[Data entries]
- Opening Delimiter -
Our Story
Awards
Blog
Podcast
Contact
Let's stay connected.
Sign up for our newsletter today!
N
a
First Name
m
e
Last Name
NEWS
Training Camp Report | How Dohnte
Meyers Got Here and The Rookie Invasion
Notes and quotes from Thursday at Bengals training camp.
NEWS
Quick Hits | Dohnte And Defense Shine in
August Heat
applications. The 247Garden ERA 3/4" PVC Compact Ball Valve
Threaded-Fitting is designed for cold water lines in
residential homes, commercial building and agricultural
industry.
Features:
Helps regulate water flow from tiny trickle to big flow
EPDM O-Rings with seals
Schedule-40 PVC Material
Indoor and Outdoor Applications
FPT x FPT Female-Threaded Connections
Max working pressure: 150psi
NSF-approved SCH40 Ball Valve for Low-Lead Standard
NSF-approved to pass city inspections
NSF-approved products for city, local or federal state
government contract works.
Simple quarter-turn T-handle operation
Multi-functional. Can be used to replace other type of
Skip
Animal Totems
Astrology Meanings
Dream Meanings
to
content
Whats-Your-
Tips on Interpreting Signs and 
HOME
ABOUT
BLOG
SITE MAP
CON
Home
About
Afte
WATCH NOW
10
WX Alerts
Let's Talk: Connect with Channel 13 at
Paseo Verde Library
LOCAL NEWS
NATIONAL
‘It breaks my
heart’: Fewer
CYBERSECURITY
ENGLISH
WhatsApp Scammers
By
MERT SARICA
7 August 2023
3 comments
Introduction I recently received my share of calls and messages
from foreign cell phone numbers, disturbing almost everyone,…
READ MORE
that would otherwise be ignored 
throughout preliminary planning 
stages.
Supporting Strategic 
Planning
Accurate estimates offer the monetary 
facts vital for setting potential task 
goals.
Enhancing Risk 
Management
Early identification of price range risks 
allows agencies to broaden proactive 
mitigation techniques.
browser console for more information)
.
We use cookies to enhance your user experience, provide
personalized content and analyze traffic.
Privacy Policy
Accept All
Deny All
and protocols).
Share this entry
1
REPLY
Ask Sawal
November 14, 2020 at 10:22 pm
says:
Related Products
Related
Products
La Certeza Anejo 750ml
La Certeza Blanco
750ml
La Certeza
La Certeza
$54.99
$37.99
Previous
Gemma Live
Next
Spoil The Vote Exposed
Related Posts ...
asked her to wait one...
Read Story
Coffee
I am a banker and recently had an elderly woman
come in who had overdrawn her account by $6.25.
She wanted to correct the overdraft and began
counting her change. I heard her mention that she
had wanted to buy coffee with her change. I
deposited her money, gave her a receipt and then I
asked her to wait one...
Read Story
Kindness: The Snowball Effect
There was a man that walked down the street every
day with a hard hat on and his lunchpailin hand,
- Closing Delimiter -
EXERCISE DETAILS:
Without leaving anything out, give the entries again exactly.

REPLY TO THE EXERCISE:
Our Story
Awards
Blog
Podcast
Contact
Let's stay connected.
Sign up for our newsletter today!
N
a
First Name
m
e
Last Name
NEWS
Training Camp Report | How Dohnte
Meyers Got Here and The Rookie Invasion
Notes and quotes from Thursday at Bengals training camp.
NEWS
Quick Hits | Dohnte And Defense Shine in
August Heat
applications. The 247Garden ERA 3/4" PVC Compact Ball Valve
Threaded-Fitting is designed for cold water lines in
residential homes, commercial building and agricultural
industry.
Features:
Helps regulate water flow from tiny trickle to big flow
EPDM O-Rings with seals
Schedule-40 PVC Material
Indoor and Outdoor Applications
FPT x FPT Female-Threaded Connections
Max working pressure: 150psi
NSF-approved SCH40 Ball Valve for Low-Lead Standard
NSF-approved to pass city inspections
NSF-approved products for city, local or federal state
government contract works.
Simple quarter-turn T-handle operation
Multi-functional. Can be used to replace other type of
Skip
Animal Totems
Astrology Meanings
Dream Meanings
to
content
Whats-Your-
Tips on Interpreting Signs and 
HOME
ABOUT
BLOG
SITE MAP
CON
Home
About
Afte
WATCH NOW
10
WX Alerts
Let's Talk: Connect with Channel 13 at
Paseo Verde Library
LOCAL NEWS
NATIONAL
‘It breaks my
heart’: Fewer
CYBERSECURITY
ENGLISH
WhatsApp Scammers
By
MERT SARICA
7 August 2023
3 comments
Introduction I recently received my share of calls and messages
from foreign cell phone numbers, disturbing almost everyone,…
READ MORE
that would otherwise be ignored 
throughout preliminary planning 
stages.
Supporting Strategic 
Planning
Accurate estimates offer the monetary 
facts vital for setting potential task 
goals.
Enhancing Risk 
Management
Early identification of price range risks 
allows agencies to broaden proactive 
mitigation techniques.
browser console for more information)
.
We use cookies to enhance your user experience, provide
personalized content and analyze traffic.
Privacy Policy
Accept All
Deny All
and protocols).
Share this entry
1
REPLY
Ask Sawal
November 14, 2020 at 10:22 pm
says:
Related Products
Related
Products
La Certeza Anejo 750ml
La Certeza Blanco
750ml
La Certeza
La Certeza
$54.99
$37.99
Previous
Gemma Live
Next
Spoil The Vote Exposed
Related Posts ...
asked her to wait one...
Read Story
Coffee
I am a banker and recently had an elderly woman
come in who had overdrawn her account by $6.25.
She wanted to correct the overdraft and began
counting her change. I heard her mention that she
had wanted to buy coffee with her change. I
deposited her money, gave her a receipt and then I
asked her to wait one...
Read Story
Kindness: The Snowball Effect
There was a man that walked down the street every
day with a hard hat on and his lunchpailin hand,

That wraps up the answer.